Excerpt provided:
»»

Everyone had a large spoon on their belt. Whenever we ladled out of a barrel and the barrel was still standing, the German Jews would come with their spoons and scrape out the rest of the barrels. They were so hungry. It was terrible! If I’m honest, I have to say that we young people survived at the expense of the older people. What we stole, we stole from them. There were also a lot of people in Theresienstadt who died of hunger and other sicknesses, like typhus, for example.

Many people had a hard time adjusting to the terrible conditions. For example, the beds were bunk beds, and two people slept below with two or three on top. The ones who slept on top had it the best, since you could build something on top, like a table, for example. Married people also met on top now and then. There were situations there you can’t imagine. 

You could survive in Theresienstadt. But despite my good situation, I also got various sicknesses, like typhus. There were excellent doctors from Prague. My mother had a myoma [a benign tumor] and was operated on by a doctor, one of the greatest experts from Prague. She would have never otherwise been to a doctor that was so outstanding. 

My father built roads. I always brought him food. My father smoked and sometimes sold his food for a few cigarettes. My mother was always angry when he bought cigarettes. But what could you do?

Our youth group really stuck together. Four young boys from our group were transported before us on a penal transport to Auschwitz. Later I learned what happened to them. They were all murdered in Birkenau.

I was in Theresienstadt until September 1944. Fourteen transports left – women, men, all the young people, our whole group that was living together. We were all on the same transport to Auschwitz. My father was also there. I didn’t know what was going on with my mother. During the two years I was in Theresienstadt, the Jewish forced laborers extended the tracks from Bauschowitz to Theresienstadt. The trains rode directly into the city. They sent us from Theresienstadt to Auschwitz.

We were to leave on Yom Kippur – that was on September 27th. But the engine broke down and they left us there. I can still remember: I went with my father to the synagogue. We prayed, fasted, and the next day we had to report to the transport. On September 28th we had to get into the cars and we left in the evening. It was night and we didn’t know where we were going. They were cattle cars and only had a very small window. We watched where we were going, in which direction. Based on the direction we saw where we were going. We were headed east. I remember that we rode rather slowly through Dresden. I saw a little bit of the city. We rode through and kept going until we were in Silesia. We rode through Breslau [Polish: Wrocław] and arrived close to Krakow. We rode for two days and a night. Suddenly we heard screams – it was at night. The train rode slowly through a gate and stopped. The doors were thrown open, prisoners screamed, “out, out, out!” There were about a thousand of us on this transport. It was dark but all around us were lights, barbed wire, concrete, posts. There were signs on the barbed wire that read, “high voltage!” We understood that everything was secured with high voltage. Most of the Jews that were screaming at us were Polish Jews. They immediately took my watch: “Hand over the watch; you don’t need it anyhow.” They took everything I still owned back then. It wasn’t only me, they took everything from everyone. We didn’t know what was happening to us. We were herded to a platform. It smelled weird. What is that smell? Something was burning. We didn’t know what it was.

We had to stand in five rows – the whole transport, a thousand people in five rows – on the platform. A group of four, five SS men stood up front with dogs. We needed to walk past them and everyone was asked a question. I saw the SS man pointing to one side or to the other. The older people went to the left side, the younger people to the right side. You could think that the left side was for people who were assigned to lighter work and that those on the right side would have to do hard labor.

««

Exercise tasks:
A: Please copy the Theresienstadt account word for word, from "Our youth group" to "murdered in Birkenau.".
B: Carry the Theresienstadt account forward, starting right after its last sentence.

(Items drawn from a dataset)
»»

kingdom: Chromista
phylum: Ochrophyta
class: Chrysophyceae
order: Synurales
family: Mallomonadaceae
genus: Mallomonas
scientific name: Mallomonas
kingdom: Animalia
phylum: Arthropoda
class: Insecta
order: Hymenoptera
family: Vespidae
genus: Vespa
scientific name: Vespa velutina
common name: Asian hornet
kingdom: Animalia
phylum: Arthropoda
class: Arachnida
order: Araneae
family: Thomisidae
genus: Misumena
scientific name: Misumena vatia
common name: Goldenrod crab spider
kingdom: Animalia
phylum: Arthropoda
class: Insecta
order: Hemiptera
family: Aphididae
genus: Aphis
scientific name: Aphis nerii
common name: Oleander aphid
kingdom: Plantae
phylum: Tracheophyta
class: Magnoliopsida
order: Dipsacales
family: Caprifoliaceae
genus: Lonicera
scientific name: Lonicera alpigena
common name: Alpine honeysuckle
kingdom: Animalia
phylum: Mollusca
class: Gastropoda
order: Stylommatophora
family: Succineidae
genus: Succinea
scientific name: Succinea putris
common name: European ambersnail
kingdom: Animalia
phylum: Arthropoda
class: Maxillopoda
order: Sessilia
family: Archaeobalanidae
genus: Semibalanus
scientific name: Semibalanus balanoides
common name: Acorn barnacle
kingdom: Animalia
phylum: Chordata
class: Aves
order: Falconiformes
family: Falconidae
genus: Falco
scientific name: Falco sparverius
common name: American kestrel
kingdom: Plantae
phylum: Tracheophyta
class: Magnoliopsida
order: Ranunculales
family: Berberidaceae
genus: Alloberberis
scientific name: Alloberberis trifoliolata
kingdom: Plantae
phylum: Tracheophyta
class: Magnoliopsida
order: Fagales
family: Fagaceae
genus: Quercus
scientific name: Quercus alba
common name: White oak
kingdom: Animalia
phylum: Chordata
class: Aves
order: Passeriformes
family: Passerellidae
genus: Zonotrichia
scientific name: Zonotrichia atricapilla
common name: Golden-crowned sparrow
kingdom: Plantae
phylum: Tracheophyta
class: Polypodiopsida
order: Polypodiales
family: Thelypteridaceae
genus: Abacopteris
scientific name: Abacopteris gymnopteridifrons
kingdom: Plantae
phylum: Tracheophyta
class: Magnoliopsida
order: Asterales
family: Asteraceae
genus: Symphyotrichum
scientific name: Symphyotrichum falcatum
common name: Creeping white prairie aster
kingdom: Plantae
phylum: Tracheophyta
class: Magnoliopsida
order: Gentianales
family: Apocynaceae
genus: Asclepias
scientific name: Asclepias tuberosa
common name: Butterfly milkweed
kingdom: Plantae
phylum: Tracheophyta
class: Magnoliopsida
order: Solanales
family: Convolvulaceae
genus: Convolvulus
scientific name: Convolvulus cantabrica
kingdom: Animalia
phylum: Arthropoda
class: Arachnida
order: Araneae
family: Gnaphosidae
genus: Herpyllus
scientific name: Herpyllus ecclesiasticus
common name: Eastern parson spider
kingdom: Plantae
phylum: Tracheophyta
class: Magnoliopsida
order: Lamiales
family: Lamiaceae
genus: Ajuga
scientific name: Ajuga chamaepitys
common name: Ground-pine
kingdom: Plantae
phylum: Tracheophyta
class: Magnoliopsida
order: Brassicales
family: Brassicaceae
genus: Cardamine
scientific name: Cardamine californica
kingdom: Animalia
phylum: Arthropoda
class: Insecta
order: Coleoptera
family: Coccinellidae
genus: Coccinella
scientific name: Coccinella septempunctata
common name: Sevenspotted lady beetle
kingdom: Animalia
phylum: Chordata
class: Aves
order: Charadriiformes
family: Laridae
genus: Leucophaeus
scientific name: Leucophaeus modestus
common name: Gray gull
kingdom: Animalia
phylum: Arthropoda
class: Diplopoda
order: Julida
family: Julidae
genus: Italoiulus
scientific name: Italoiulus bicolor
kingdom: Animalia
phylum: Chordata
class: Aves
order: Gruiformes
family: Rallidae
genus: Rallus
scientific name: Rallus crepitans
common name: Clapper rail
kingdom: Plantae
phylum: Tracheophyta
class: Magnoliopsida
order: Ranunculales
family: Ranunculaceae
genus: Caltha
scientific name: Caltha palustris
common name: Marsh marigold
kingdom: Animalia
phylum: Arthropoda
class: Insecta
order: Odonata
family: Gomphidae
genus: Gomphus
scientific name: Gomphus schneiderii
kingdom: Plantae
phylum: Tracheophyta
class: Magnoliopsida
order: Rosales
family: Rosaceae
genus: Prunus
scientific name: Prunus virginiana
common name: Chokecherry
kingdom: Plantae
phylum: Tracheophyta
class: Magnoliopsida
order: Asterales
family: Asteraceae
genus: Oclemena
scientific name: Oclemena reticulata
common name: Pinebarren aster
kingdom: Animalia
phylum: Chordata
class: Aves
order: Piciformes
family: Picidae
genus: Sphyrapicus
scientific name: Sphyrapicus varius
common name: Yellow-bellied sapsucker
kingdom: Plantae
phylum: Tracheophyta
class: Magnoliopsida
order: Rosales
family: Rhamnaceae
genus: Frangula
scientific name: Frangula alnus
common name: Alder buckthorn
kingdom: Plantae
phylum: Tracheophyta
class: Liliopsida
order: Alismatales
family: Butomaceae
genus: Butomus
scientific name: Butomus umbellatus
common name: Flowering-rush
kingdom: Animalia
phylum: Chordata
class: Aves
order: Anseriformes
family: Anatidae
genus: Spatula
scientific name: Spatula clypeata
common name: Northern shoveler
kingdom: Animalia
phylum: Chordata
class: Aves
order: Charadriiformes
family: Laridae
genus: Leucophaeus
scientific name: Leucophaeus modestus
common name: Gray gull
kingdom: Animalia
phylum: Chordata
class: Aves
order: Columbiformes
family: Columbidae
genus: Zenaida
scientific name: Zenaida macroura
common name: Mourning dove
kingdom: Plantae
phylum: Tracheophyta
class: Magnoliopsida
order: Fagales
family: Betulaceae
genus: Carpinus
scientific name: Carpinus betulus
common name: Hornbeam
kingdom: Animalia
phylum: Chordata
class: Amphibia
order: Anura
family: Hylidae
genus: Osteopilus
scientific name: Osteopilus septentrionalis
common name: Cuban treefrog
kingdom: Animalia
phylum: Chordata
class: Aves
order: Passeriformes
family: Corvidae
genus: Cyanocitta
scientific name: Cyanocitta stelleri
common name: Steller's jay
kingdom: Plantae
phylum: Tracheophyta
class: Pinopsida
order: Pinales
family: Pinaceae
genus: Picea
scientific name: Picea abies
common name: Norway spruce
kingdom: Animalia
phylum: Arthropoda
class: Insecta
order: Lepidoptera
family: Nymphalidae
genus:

««

Results in order:
A:
Our youth group really stuck together. Four young boys from our group were transported before us on a penal transport to Auschwitz. Later I learned what happened to them. They were all murdered in Birkenau.

B:
People often made themselves seem older so they could get easier work instead of getting sent to the right side. For example, a friend of my father’s was a pharmacist. The SS man said, “What is your occupation?” “Pharmacist.” “We don’t need that, left side.” If he had said he was still young, that he was a metal worker or something, he might have survived. That’s how it was.

When it was my turn, the SS man asked me how old I was and what my profession was. “Electrician,” I said. I had to go to the right. Those were the questions from the SS people. We didn’t understand what was even happening.

And I accuse these Jews – the ones we met at first when we had to exit the train cars – of not warning us beforehand of what was happening there. The other prisoners didn’t help us, didn’t say anything; everyone was on their own. They didn’t say, “listen, there’s a selection, act younger, say this or that.” They didn’t tell us what was happening. They only wanted our property: “do you have a gold ring, do you have a watch” – they took everything they wanted. It was horrible!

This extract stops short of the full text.